- [What the task asks] Print the listing below line for line, keeping every character unchanged.

** start of Record set **

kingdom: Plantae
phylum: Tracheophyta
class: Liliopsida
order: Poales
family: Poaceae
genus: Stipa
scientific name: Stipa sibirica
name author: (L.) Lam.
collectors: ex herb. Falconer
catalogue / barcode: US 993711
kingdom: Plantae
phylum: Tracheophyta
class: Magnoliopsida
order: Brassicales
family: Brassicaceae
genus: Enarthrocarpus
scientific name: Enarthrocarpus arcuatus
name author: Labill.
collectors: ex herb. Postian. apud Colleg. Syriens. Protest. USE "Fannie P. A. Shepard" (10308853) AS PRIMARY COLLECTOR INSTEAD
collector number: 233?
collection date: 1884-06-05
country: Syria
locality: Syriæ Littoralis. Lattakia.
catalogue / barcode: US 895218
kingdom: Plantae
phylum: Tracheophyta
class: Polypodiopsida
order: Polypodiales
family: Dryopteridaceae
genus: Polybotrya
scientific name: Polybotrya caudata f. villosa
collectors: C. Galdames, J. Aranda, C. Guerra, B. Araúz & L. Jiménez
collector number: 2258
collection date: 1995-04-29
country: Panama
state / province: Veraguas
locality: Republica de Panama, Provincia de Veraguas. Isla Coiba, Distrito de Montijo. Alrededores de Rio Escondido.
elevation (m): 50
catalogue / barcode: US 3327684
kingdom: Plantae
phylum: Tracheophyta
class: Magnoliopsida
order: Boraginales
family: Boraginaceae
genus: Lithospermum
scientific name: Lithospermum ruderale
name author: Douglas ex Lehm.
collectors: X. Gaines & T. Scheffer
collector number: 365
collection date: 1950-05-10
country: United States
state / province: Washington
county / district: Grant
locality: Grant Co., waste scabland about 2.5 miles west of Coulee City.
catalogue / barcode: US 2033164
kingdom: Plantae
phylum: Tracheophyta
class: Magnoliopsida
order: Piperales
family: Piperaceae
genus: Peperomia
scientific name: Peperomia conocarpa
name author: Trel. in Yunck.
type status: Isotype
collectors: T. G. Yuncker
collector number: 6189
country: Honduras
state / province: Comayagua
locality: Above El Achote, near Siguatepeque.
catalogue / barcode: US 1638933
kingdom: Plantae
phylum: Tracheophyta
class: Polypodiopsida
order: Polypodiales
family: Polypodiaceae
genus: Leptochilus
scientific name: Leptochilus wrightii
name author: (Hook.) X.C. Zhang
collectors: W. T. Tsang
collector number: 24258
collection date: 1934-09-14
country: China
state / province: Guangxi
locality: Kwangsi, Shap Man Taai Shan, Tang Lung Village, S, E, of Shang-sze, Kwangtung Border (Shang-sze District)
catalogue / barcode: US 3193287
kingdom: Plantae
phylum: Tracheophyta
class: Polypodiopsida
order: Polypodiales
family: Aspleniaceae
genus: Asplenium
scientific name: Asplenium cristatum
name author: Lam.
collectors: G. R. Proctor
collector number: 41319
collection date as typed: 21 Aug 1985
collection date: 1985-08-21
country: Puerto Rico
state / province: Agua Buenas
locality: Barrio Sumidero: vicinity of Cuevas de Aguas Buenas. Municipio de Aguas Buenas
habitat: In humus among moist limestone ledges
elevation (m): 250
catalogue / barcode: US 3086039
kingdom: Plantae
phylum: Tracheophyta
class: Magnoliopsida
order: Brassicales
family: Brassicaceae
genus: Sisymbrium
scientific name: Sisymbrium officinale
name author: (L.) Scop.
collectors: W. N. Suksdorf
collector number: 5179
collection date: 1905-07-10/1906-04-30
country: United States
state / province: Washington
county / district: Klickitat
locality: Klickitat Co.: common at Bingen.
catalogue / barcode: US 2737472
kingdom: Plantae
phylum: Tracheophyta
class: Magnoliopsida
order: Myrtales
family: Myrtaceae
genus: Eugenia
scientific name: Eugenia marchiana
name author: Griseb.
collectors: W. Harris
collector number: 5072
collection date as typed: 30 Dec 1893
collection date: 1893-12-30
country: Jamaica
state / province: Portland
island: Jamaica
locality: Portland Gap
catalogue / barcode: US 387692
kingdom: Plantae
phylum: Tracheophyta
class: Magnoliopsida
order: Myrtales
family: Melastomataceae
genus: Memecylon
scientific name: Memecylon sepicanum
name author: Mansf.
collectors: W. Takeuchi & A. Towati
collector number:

** end of Record set **

- [Finished answer]
kingdom: Plantae
phylum: Tracheophyta
class: Liliopsida
order: Poales
family: Poaceae
genus: Stipa
scientific name: Stipa sibirica
name author: (L.) Lam.
collectors: ex herb. Falconer
catalogue / barcode: US 993711
kingdom: Plantae
phylum: Tracheophyta
class: Magnoliopsida
order: Brassicales
family: Brassicaceae
genus: Enarthrocarpus
scientific name: Enarthrocarpus arcuatus
name author: Labill.
collectors: ex herb. Postian. apud Colleg. Syriens. Protest. USE "Fannie P. A. Shepard" (10308853) AS PRIMARY COLLECTOR INSTEAD
collector number: 233?
collection date: 1884-06-05
country: Syria
locality: Syriæ Littoralis. Lattakia.
catalogue / barcode: US 895218
kingdom: Plantae
phylum: Tracheophyta
class: Polypodiopsida
order: Polypodiales
family: Dryopteridaceae
genus: Polybotrya
scientific name: Polybotrya caudata f. villosa
collectors: C. Galdames, J. Aranda, C. Guerra, B. Araúz & L. Jiménez
collector number: 2258
collection date: 1995-04-29
country: Panama
state / province: Veraguas
locality: Republica de Panama, Provincia de Veraguas. Isla Coiba, Distrito de Montijo. Alrededores de Rio Escondido.
elevation (m): 50
catalogue / barcode: US 3327684
kingdom: Plantae
phylum: Tracheophyta
class: Magnoliopsida
order: Boraginales
family: Boraginaceae
genus: Lithospermum
scientific name: Lithospermum ruderale
name author: Douglas ex Lehm.
collectors: X. Gaines & T. Scheffer
collector number: 365
collection date: 1950-05-10
country: United States
state / province: Washington
county / district: Grant
locality: Grant Co., waste scabland about 2.5 miles west of Coulee City.
catalogue / barcode: US 2033164
kingdom: Plantae
phylum: Tracheophyta
class: Magnoliopsida
order: Piperales
family: Piperaceae
genus: Peperomia
scientific name: Peperomia conocarpa
name author: Trel. in Yunck.
type status: Isotype
collectors: T. G. Yuncker
collector number: 6189
country: Honduras
state / province: Comayagua
locality: Above El Achote, near Siguatepeque.
catalogue / barcode: US 1638933
kingdom: Plantae
phylum: Tracheophyta
class: Polypodiopsida
order: Polypodiales
family: Polypodiaceae
genus: Leptochilus
scientific name: Leptochilus wrightii
name author: (Hook.) X.C. Zhang
collectors: W. T. Tsang
collector number: 24258
collection date: 1934-09-14
country: China
state / province: Guangxi
locality: Kwangsi, Shap Man Taai Shan, Tang Lung Village, S, E, of Shang-sze, Kwangtung Border (Shang-sze District)
catalogue / barcode: US 3193287
kingdom: Plantae
phylum: Tracheophyta
class: Polypodiopsida
order: Polypodiales
family: Aspleniaceae
genus: Asplenium
scientific name: Asplenium cristatum
name author: Lam.
collectors: G. R. Proctor
collector number: 41319
collection date as typed: 21 Aug 1985
collection date: 1985-08-21
country: Puerto Rico
state / province: Agua Buenas
locality: Barrio Sumidero: vicinity of Cuevas de Aguas Buenas. Municipio de Aguas Buenas
habitat: In humus among moist limestone ledges
elevation (m): 250
catalogue / barcode: US 3086039
kingdom: Plantae
phylum: Tracheophyta
class: Magnoliopsida
order: Brassicales
family: Brassicaceae
genus: Sisymbrium
scientific name: Sisymbrium officinale
name author: (L.) Scop.
collectors: W. N. Suksdorf
collector number: 5179
collection date: 1905-07-10/1906-04-30
country: United States
state / province: Washington
county / district: Klickitat
locality: Klickitat Co.: common at Bingen.
catalogue / barcode: US 2737472
kingdom: Plantae
phylum: Tracheophyta
class: Magnoliopsida
order: Myrtales
family: Myrtaceae
genus: Eugenia
scientific name: Eugenia marchiana
name author: Griseb.
collectors: W. Harris
collector number: 5072
collection date as typed: 30 Dec 1893
collection date: 1893-12-30
country: Jamaica
state / province: Portland
island: Jamaica
locality: Portland Gap
catalogue / barcode: US 387692
kingdom: Plantae
phylum: Tracheophyta
class: Magnoliopsida
order: Myrtales
family: Melastomataceae
genus: Memecylon
scientific name: Memecylon sepicanum
name author: Mansf.
collectors: W. Takeuchi & A. Towati
collector number:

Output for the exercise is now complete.